- **Your assignment**
Pull every line containing "eqref" from the data.

[Dataset excerpts]

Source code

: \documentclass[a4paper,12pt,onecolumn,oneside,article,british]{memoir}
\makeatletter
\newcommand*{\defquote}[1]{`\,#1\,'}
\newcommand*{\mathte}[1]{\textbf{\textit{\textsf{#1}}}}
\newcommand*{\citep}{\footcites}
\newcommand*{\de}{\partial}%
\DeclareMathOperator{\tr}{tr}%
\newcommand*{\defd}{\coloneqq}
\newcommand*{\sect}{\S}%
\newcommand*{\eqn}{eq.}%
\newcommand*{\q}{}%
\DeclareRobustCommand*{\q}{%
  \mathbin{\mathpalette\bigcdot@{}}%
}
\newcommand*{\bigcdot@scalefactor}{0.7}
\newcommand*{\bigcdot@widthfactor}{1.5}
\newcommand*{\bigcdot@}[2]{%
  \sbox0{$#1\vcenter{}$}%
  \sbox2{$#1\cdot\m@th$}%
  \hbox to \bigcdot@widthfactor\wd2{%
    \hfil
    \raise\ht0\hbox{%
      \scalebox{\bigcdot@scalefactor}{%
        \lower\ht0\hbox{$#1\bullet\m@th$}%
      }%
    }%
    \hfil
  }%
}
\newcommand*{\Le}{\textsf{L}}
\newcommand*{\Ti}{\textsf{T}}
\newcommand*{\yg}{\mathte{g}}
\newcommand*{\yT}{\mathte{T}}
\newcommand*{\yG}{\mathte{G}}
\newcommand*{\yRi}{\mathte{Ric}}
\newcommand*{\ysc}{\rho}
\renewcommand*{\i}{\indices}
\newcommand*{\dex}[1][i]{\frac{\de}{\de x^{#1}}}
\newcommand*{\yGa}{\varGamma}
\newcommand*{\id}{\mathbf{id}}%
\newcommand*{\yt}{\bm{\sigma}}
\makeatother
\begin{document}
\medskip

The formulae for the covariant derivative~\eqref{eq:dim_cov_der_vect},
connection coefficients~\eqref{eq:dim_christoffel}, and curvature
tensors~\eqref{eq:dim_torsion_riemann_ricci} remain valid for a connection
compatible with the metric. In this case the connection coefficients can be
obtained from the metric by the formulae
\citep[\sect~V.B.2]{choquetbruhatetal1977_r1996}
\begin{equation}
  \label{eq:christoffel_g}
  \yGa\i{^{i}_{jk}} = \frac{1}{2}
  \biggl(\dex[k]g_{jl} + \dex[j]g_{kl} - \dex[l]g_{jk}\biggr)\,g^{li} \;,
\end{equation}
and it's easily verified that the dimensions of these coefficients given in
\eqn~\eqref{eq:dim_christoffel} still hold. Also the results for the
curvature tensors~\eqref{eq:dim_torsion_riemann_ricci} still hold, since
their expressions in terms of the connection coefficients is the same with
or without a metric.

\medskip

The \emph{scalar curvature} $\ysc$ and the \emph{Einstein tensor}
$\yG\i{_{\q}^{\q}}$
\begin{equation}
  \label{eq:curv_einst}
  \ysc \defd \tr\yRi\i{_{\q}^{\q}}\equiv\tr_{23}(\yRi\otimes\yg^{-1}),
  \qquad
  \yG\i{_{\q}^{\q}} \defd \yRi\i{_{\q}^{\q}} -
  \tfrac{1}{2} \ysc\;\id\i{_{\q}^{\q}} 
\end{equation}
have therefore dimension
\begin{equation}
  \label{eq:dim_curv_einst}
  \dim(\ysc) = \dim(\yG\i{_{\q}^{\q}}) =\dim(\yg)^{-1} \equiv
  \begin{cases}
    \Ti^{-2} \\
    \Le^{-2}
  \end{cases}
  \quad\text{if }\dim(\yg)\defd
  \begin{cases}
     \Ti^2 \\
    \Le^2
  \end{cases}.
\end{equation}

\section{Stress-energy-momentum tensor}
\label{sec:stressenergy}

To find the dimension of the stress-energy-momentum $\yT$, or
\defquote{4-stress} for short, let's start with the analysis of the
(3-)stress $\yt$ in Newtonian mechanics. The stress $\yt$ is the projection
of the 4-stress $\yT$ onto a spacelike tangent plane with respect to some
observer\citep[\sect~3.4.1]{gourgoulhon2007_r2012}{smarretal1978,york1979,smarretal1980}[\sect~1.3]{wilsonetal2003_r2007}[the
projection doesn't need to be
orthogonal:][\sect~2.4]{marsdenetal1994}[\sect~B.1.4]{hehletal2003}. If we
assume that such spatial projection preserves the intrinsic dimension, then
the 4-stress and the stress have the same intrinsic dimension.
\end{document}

[/Dataset excerpts]

- **Response area**
The formulae for the covariant derivative~\eqref{eq:dim_cov_der_vect},
connection coefficients~\eqref{eq:dim_christoffel}, and curvature
tensors~\eqref{eq:dim_torsion_riemann_ricci} remain valid for a connection
\eqn~\eqref{eq:dim_christoffel} still hold. Also the results for the
curvature tensors~\eqref{eq:dim_torsion_riemann_ricci} still hold, since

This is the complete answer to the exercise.